»Vulkanmenschen«: Leben im Schatten des Vulkans
Vulkane üben seit jeher eine große Faszination auf den Menschen aus. Der griechischen und römischen Mythologie zufolge befand sich die Schmiede des Gottes Hephaistos/Vulcanus in einem Vulkan, und auch der Eingang in die Unterwelt wurde dort verortet. In der heutigen Zeit glauben die Kongolesen, dass sich im Nyiragongo eine Art Hölle für sündige Seelen befindet. In anderen Teilen der Welt wurden und werden Vulkane als heiliger Ort oder Sitz von Göttern gesehen. Vulkane sind gleichzeitig todbringend – und müssen durch Rituale und Opfer besänftigt werden – und Lebensspender, etwa durch die Asche, die die umliegenden Felder fruchtbar macht. Schon immer haben deshalb Menschen im Schatten von aktiven Vulkanen gesiedelt und das Risiko eines Ausbruchs in Kauf genommen.

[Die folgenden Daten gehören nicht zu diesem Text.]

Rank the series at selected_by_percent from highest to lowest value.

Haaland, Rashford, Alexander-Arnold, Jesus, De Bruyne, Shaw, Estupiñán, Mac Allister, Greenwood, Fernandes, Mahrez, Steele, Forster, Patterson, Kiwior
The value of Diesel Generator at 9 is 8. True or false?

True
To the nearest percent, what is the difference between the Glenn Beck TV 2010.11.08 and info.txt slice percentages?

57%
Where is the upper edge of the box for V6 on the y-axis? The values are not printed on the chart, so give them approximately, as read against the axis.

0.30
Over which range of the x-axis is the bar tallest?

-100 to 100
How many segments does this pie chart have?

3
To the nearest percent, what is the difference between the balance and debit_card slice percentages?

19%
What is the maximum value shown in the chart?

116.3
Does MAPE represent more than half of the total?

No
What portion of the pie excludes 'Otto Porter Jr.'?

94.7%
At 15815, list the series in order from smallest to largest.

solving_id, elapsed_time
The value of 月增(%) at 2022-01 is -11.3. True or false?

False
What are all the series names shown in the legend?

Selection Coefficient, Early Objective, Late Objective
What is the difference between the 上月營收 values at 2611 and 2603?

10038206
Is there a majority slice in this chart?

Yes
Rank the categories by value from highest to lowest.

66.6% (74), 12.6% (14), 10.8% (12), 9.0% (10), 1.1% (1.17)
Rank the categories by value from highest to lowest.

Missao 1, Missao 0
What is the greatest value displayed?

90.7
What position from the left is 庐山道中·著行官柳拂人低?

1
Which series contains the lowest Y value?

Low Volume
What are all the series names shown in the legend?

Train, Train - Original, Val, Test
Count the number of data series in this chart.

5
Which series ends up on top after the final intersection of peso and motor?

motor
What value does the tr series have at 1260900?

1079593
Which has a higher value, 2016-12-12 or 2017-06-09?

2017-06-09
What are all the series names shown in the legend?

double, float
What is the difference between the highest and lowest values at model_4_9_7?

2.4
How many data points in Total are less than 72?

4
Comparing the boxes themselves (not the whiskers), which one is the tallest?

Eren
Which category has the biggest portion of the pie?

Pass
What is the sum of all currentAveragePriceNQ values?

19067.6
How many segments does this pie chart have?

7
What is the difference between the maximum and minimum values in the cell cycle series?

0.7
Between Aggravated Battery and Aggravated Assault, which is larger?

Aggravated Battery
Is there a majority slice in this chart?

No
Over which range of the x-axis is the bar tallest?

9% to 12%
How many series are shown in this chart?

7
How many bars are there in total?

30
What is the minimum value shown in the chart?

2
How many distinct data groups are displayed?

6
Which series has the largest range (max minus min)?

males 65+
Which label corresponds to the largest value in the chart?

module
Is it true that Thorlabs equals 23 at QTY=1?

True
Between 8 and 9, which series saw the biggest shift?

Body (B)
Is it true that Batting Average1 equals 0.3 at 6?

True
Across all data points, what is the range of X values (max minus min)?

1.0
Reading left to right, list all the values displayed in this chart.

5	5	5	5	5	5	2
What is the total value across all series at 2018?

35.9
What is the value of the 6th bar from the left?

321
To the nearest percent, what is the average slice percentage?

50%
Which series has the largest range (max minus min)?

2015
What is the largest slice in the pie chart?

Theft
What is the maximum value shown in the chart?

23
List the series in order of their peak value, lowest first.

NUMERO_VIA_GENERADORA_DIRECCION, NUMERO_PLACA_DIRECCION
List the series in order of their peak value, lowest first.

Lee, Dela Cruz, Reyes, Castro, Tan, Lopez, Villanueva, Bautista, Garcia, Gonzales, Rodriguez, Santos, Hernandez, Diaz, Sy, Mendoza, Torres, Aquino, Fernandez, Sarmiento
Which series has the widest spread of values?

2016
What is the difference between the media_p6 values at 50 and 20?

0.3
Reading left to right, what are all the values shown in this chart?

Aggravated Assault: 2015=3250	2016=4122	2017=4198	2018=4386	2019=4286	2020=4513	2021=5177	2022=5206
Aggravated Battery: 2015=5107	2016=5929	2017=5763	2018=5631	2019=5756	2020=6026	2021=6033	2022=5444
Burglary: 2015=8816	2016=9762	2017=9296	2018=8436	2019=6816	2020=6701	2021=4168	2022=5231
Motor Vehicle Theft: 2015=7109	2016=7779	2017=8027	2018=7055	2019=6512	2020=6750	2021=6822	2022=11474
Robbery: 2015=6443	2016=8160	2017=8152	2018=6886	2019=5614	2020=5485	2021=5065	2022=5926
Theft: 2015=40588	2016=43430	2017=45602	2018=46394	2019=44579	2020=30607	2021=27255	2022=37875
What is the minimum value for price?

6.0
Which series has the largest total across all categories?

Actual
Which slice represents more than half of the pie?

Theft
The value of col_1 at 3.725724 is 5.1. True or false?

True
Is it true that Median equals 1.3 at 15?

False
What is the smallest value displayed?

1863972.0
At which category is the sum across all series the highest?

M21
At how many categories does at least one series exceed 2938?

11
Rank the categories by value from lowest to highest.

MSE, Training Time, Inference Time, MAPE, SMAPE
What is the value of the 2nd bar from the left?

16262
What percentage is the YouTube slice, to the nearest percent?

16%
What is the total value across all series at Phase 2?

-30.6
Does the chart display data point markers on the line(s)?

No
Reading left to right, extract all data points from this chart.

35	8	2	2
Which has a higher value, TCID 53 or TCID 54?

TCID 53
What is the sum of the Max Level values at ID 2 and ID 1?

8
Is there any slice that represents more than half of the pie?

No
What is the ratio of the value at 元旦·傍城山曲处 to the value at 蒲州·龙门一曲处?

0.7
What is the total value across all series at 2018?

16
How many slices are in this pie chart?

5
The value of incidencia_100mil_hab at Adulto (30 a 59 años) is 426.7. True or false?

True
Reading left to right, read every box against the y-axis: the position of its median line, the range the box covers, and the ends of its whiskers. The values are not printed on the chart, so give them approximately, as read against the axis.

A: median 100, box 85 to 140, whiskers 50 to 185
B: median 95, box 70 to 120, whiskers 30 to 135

Diese »Vulkanmenschen« porträtiert die Fotografin und Filmemacherin Ulla Lohmann in ihrem gleichnamigen Bildband. Lohmann hat eine Leidenschaft für Vulkane und bereist dafür entlegene Gegenden und lebensgefährliche Orte. Dort lebt sie zum Teil über Monate mit den Einheimischen zusammen und lernt dadurch ihre Bräuche und Gepflogenheiten auf eine Weise kennen, wie es ein Tourist nie könnte. Folglich legt Lohmann in ihrem Buch den Schwerpunkt weniger auf die Vulkane selbst, sondern mehr auf die Menschen, die in ihrer Nähe und mit ihnen leben.
Dargestellt sind dabei neun geografische Regionen mit jeweils ein oder zwei aktiven Vulkanen. Mit Vanuatu, Papua-Neuguinea und Indonesien ist der pazifisch-asiatische Raum stark vertreten, aber auch afrikanische (Kongo), amerikanische (Chile, USA) und europäische Vulkane (Island, Spanien und Italien) werden vorgestellt. Dabei konzentriert sich Lohmann nicht unbedingt auf die landläufig bekanntesten Vulkane – so fehlen der Fuji, der Vesuv und der isländische Eyjafjallajökull –, sondern sie trifft die Auswahl nach ihren eigenen Erfahrungen und Interessen. Kurze Steckbriefe der behandelten Vulkane finden sich auf der letzten Doppelseite.
Das Buch lebt von den vielen, zum Teil eine Doppelseite füllenden Fotos, die manchmal spektakulär, ein anderes Mal aber auch schlicht daherkommen und gerade dadurch berühren. Passend zum Inhalt des Buches wechseln sich faszinierende Naturaufnahmen mit Porträts der Einheimischen und Szenen aus ihrem Alltag ab. Der begleitende Text erzählt eine Geschichte, die sehr persönlich gehalten ist; Fakten über Vulkane werden nur spärlich eingestreut. Dafür erzählt Lohmann auf lebendige und spannende Weise von den Gefahren und Entbehrungen, denen sie bei ihren Expeditionen begegnet. Zitate der Einheimischen und Auszüge aus Lohmanns Tagebuch lockern den Text auf.
An jeder Stelle spürt man Lohmanns Leidenschaft für Vulkane, aber auch den Respekt für die Menschen, die in ihrer Nähe und mit der von ihnen ausgehenden Bedrohung leben. Lohmann dokumentiert Rituale und magische Riten, mit denen die Menschen versuchen, den Vulkan zu besänftigen, wie sie drohende Ausbrüche erkennen und mit welcher Geduld und Hartnäckigkeit sie nach einem verheerenden Ausbruch ihre Dörfer und Städte wieder aufbauen. Das Buch ist eine wunderschöne Hommage an Menschen, die sich daran angepasst haben, mit dieser Naturgewalt zu leben. Und wer am Ende noch nicht genug von den Feuer speienden Bergen hat, kann sich die im Buch beschriebene Forschungsreise zum Mount St. Helens als Fernsehdokumentation anschauen.